Data supplied

+===+

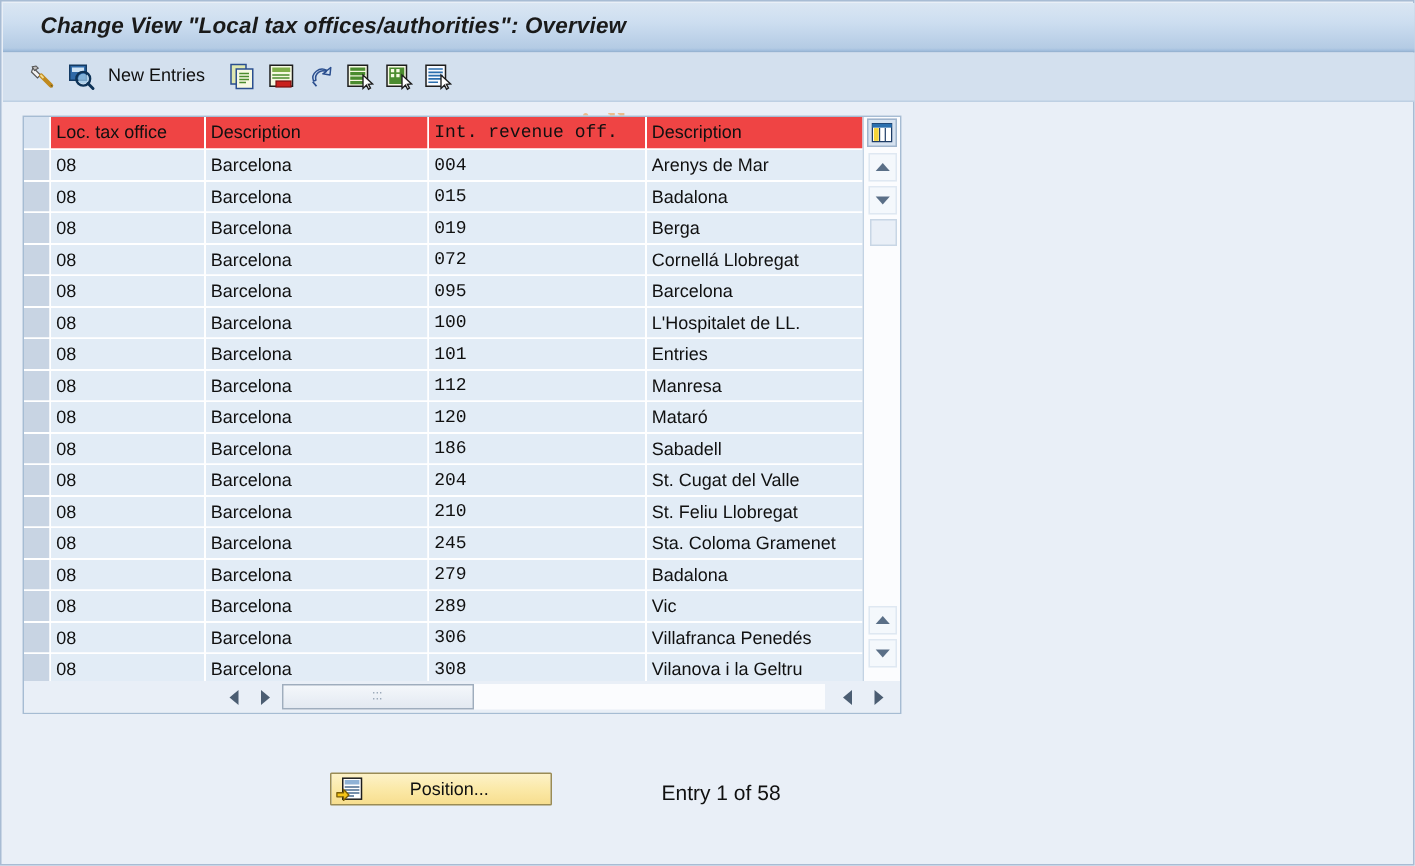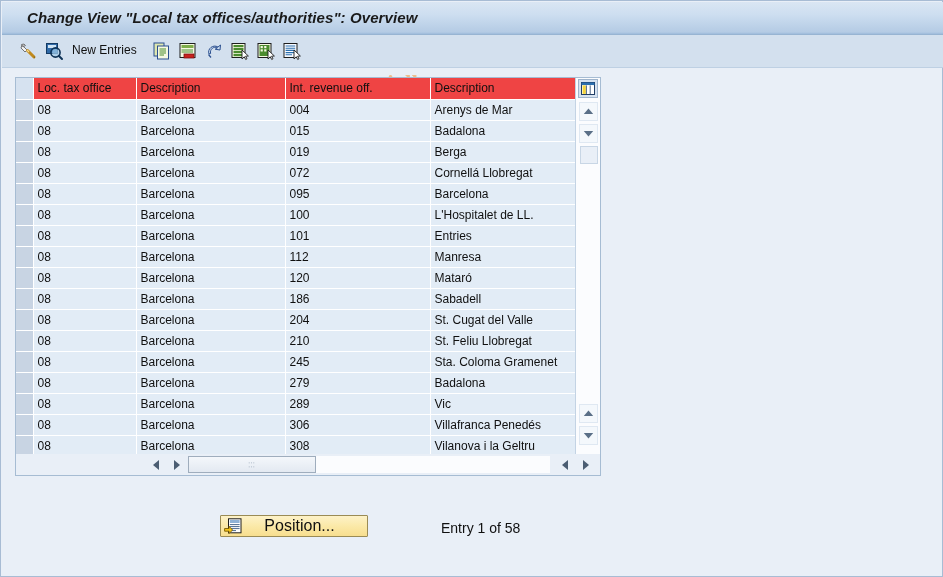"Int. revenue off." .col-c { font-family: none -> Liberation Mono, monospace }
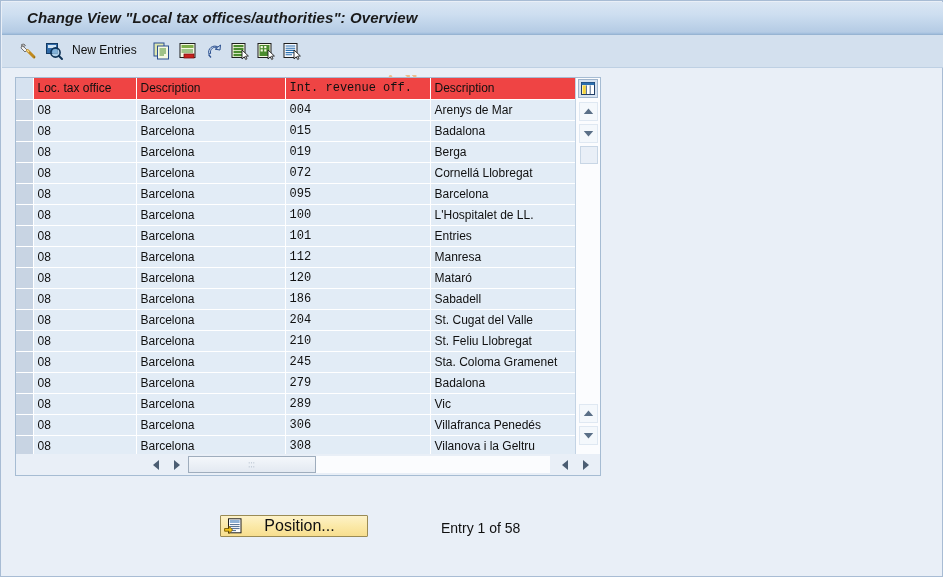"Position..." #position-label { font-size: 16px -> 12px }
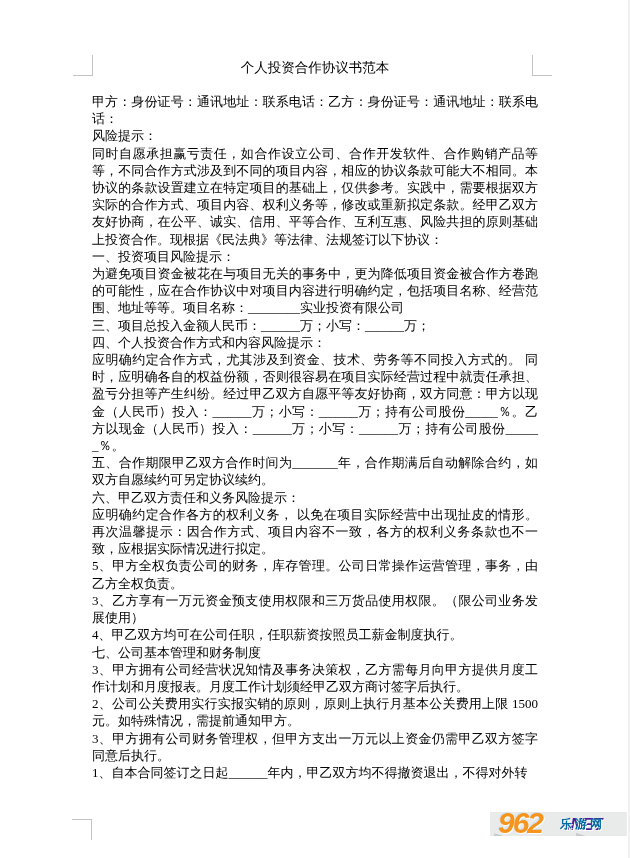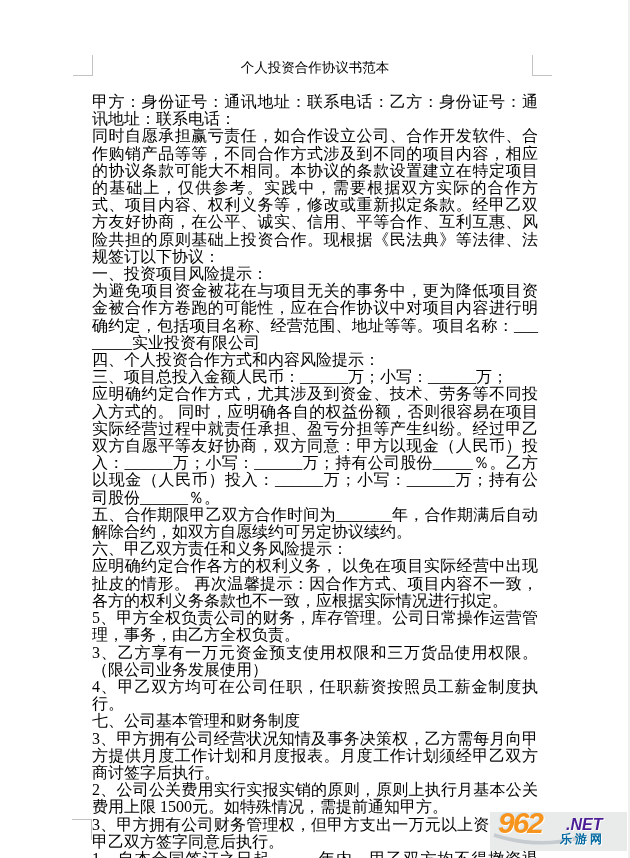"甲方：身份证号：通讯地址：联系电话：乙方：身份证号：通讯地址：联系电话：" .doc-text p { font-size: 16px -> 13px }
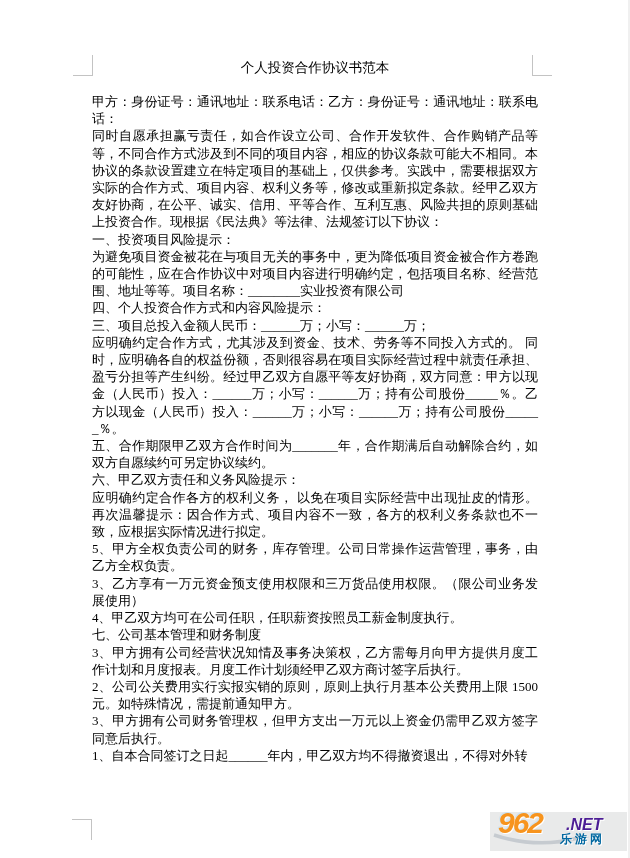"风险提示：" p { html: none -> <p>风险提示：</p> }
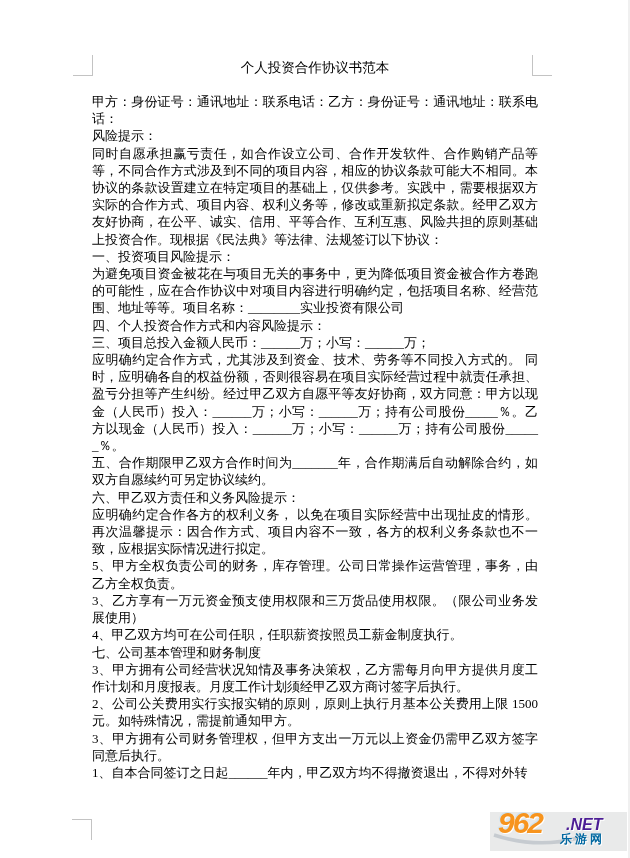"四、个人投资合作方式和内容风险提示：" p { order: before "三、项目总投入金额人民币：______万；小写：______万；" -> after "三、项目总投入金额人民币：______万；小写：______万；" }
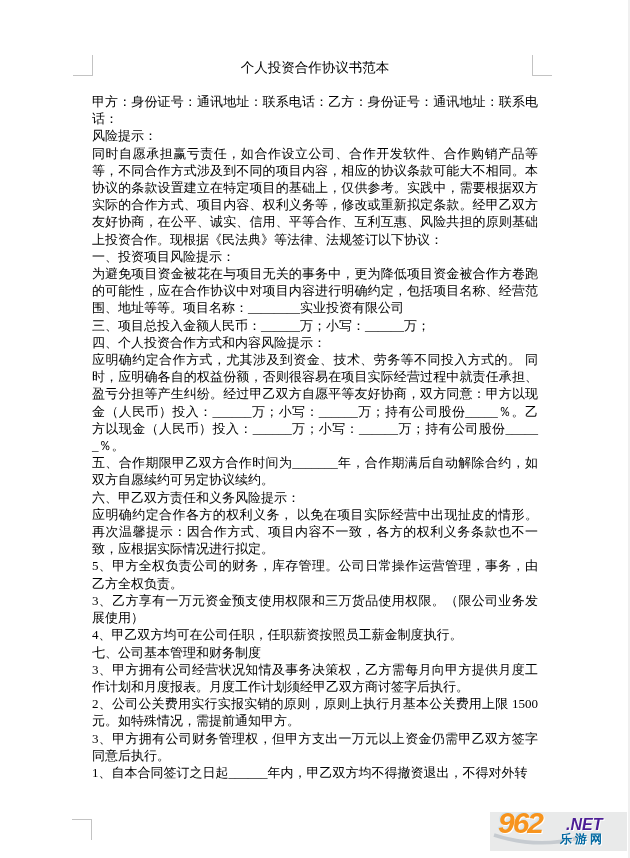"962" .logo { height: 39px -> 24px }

+===+

What you should do
Your copy should repeat each entry above exactly but contain no pictures.

Result for this exercise
"Int. revenue off." .col-c { font-family: none -> Liberation Mono, monospace }
"Position..." #position-label { font-size: 16px -> 12px }
"甲方：身份证号：通讯地址：联系电话：乙方：身份证号：通讯地址：联系电话：" .doc-text p { font-size: 16px -> 13px }
"风险提示：" p { html: none -> <p>风险提示：</p> }
"四、个人投资合作方式和内容风险提示：" p { order: before "三、项目总投入金额人民币：______万；小写：______万；" -> after "三、项目总投入金额人民币：______万；小写：______万；" }
"962" .logo { height: 39px -> 24px }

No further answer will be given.